Siegfried Sassoon

Two Aunts

The book featured on this page is a copy of the Rubaiyat of Omar Khayyam and the Salaman and Absal of Jami, published by Bernard Quaritch in 1879.

The book was given as a gift to Louise Sassoon from her sister Rachel in 1889 as shown in the inscription (below right). Louise Sassoon and Rachel [Beer] were both aunts of Siegfried Sassoon.

Louise Sassoon - The Gunzburg family was a distinguished Russian family of bankers and philanthropists. Baron Joseph Yozel Gunburg founded the Joseph Yevsel Guenzburg bank in St. Petersburg, which became one of the chief financial institutions of Russia. Baron Horace de Gunzburg, Joseph's son, was financial adviser to the archduke of Hesse Darmstadt and was appointed consul-general in Russia from 1868-1872. Baron Horace de Gunzburg's favourite daughter, Louise, married Joseph Sassoon, one of the brothers of Siegfried’s father, Alfred.

This marriage had been arranged by Joseph’s mother, Flora, and Joseph dutifully made his way to Russia to meet her. Young, rich, beautiful, and strictly Orthodox, she was the perfect partner. They were soon married and Louise was brought back to England where she took up residence at the family home, an Elizabethan mansion called Ashley Park, at Walton-on-Thames.

Rachel Beer (below) - (1858–1927) was editor of The Observer (1891–1904) and owner-editor of The Sunday Times (1893–1904). Rachel was born in Bombay to Sassoon David Sassoon, of the Iraqi Sassoon family, one of the wealthiest families of the 19th century.

Omar Khyyam
Omar Khyyam Inscription

As a young woman, Rachel volunteered as a nurse in a hospital before marrying the wealthy financier Frederick Arthur Beer in 1887. Before long Frederick began to show signs of a mysterious illness which was the cause of headaches, changes of mood and creeping paralysis. This was eventually diagnosed as  inherited syphilis which had either been passed on by his mother who had purportedly been an opera singer, but may have carried on a different profession, or from his father who had caught the disease from a previous mistress and who then passed it on to his wife and then to Frederick. Rachel converted to the Anglican religion when she married Frederick, who was also an Anglican as his Jewish family had also converted. The Beers had their roots as a banking family in the Frankfurt ghetto. In the UK they were financiers whose investments included ownership of newspapers. 

Rachel Beer

Soon after her marriage to Frederick, Rachel began contributing articles to The Observer, which the Beer family then owned. In 1891, she took over as editor, becoming the first female editor of a national newspaper in the process. Two years later, she purchased the Sunday Times and became the editor of that newspaper as well. Though "not . . . a brilliant editor", she was known for her "occasional flair and businesslike decisions". It was during her time as editor that The Observer achieved one of its greatest exclusives: the admission by Count Esterhazy that he had forged the letters that condemned innocent Jewish officer Captain Dreyfus to Devil’s Island. The story provoked an international outcry and led to the release and pardon of Dreyfus and court martial of Esterhazy.
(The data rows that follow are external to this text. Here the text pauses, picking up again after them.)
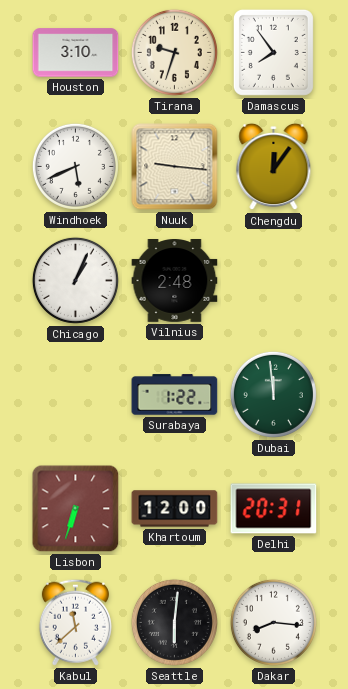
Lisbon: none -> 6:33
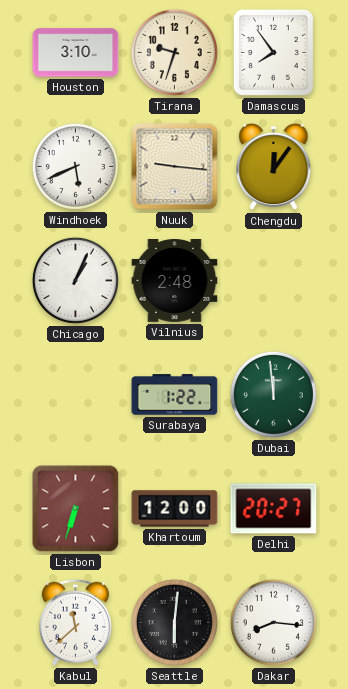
Delhi: 20:31 -> 20:27
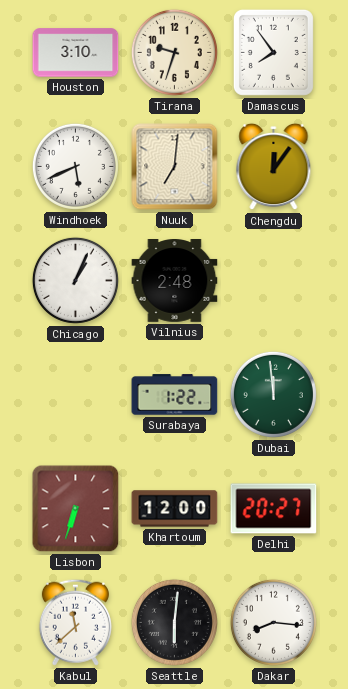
Nuuk: 9:16 -> 7:01
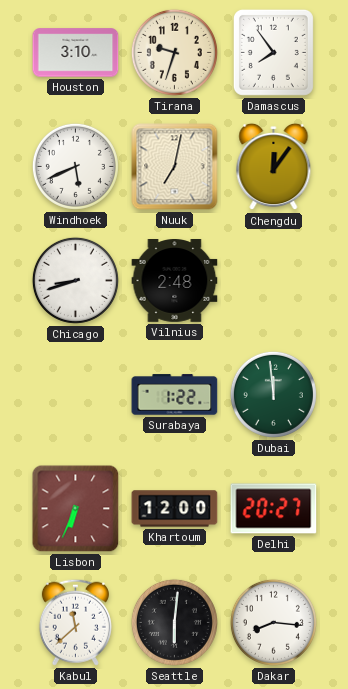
Nuuk: 7:01 -> 7:02
Chicago: 1:04 -> 8:42
Lisbon: 6:33 -> 6:34
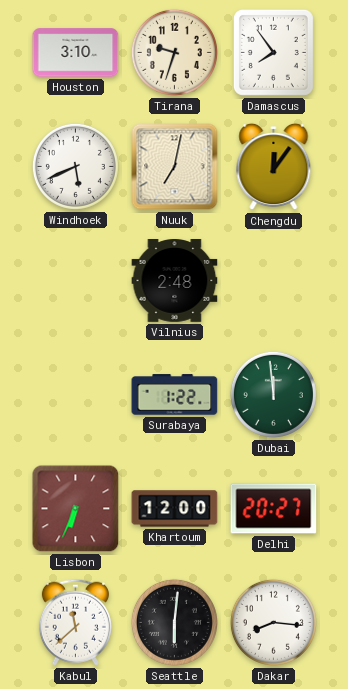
Chicago: 8:42 -> none
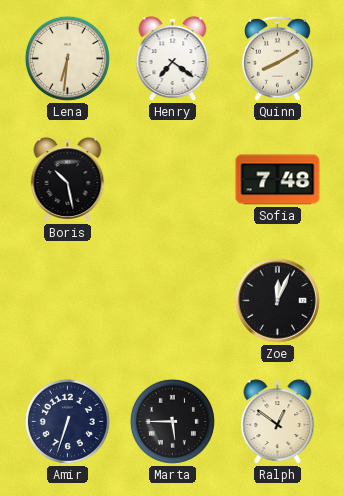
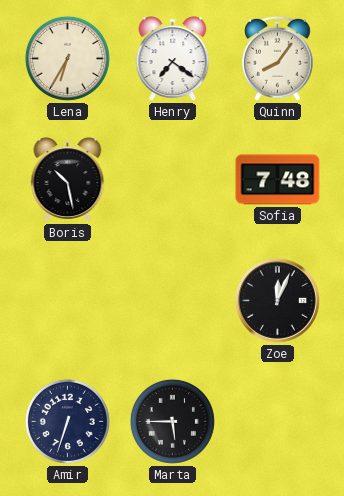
Lena: 6:31 -> 6:35
Quinn: 8:10 -> 8:06
Ralph: 12:51 -> none
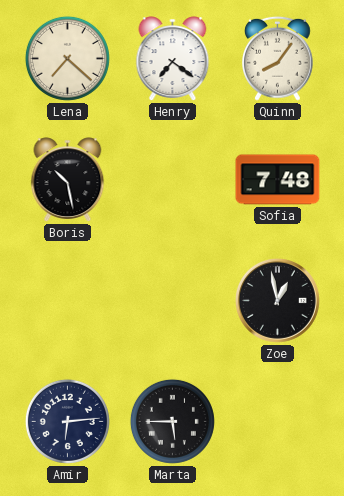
Lena: 6:35 -> 7:22
Zoe: 12:04 -> 12:58
Amir: 6:33 -> 6:14
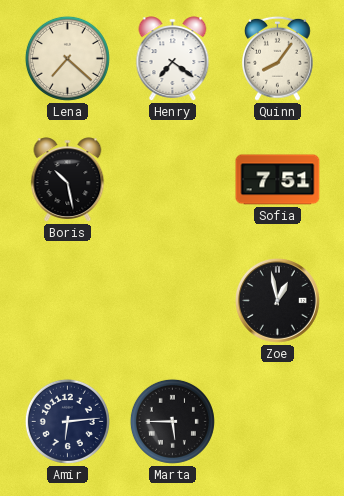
Sofia: 7:48 -> 7:51
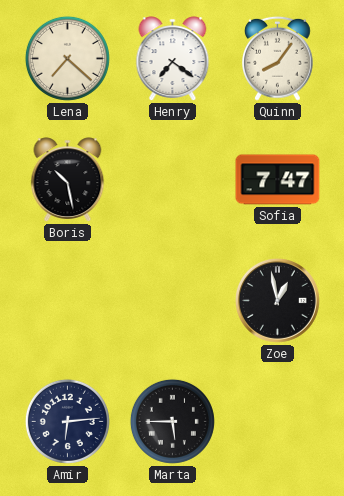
Sofia: 7:51 -> 7:47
Frederick's death in 1903 triggered a breakdown in Rachel. Her erratic behavior, culminating in a collapse, was proof that Frederick had passed the disease on to her. The following year she was committed and her trustees sold both newspapers. Although Rachel subsequently recovered, she required nursing care for the remainder of her life. Rachel spent her final years at Chancellor House in Tunbridge Wells, where she died in 1927.
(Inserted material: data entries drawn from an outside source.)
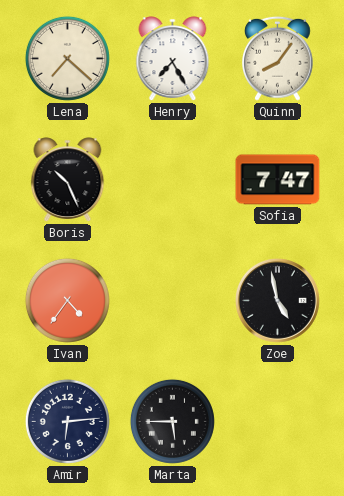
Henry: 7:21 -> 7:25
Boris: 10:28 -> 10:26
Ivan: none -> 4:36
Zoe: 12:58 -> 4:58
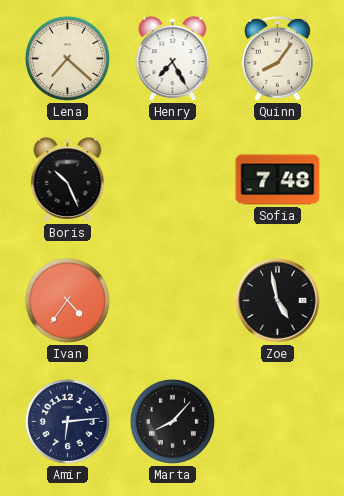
Sofia: 7:47 -> 7:48
Marta: 5:45 -> 8:07
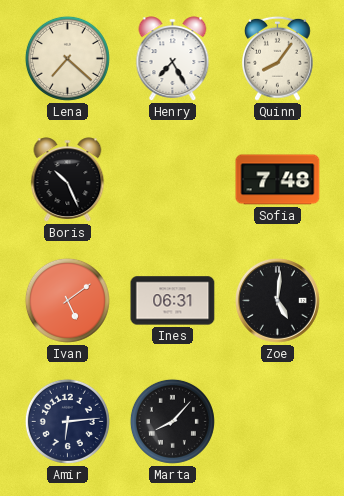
Ivan: 4:36 -> 5:09
Ines: none -> 06:31
Zoe: 4:58 -> 5:01
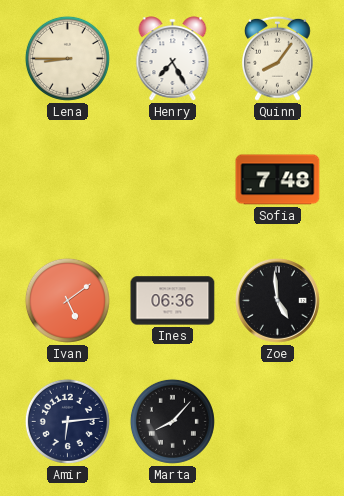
Lena: 7:22 -> 8:45
Boris: 10:26 -> none
Ines: 06:31 -> 06:36
Zoe: 5:01 -> 4:59
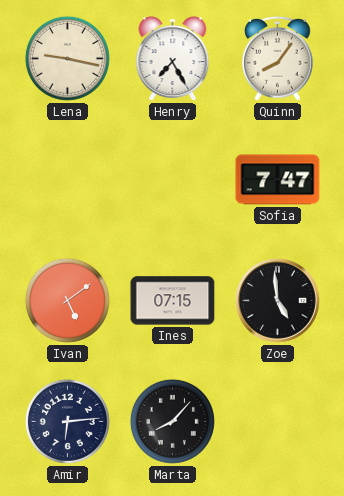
Lena: 8:45 -> 9:17
Sofia: 7:48 -> 7:47
Ines: 06:36 -> 07:15
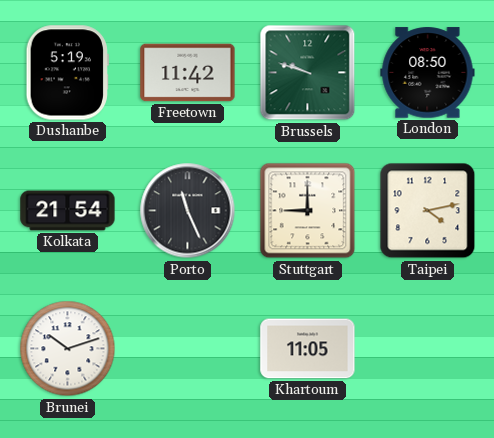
Though Rachel's husband Frederick was buried in his father's enormous mausoleum in Highgate Cemetery in London, Rachel's family intervened to prevent her burial in that bastion of Anglican religion. Instead she was interred in the Sassoon family mausoleum in Brighton. Among her relatives was her nephew Siegfried Sassoon. Her brother Alfred, Siegfried’s father, had been cut off by his family for marrying outside the Jewish faith; though Rachel had also married a gentile, in her case the action was forgivable because of her sex (or maybe the wealth of her husband). In her will she left a generous legacy of 50,000 to Siegfried, enabling him to purchase Heytesbury House in Wiltshire, where he spent the rest of his life. In honour of her bequest, Siegfried hung an oil portrait of his aunt over the fireplace.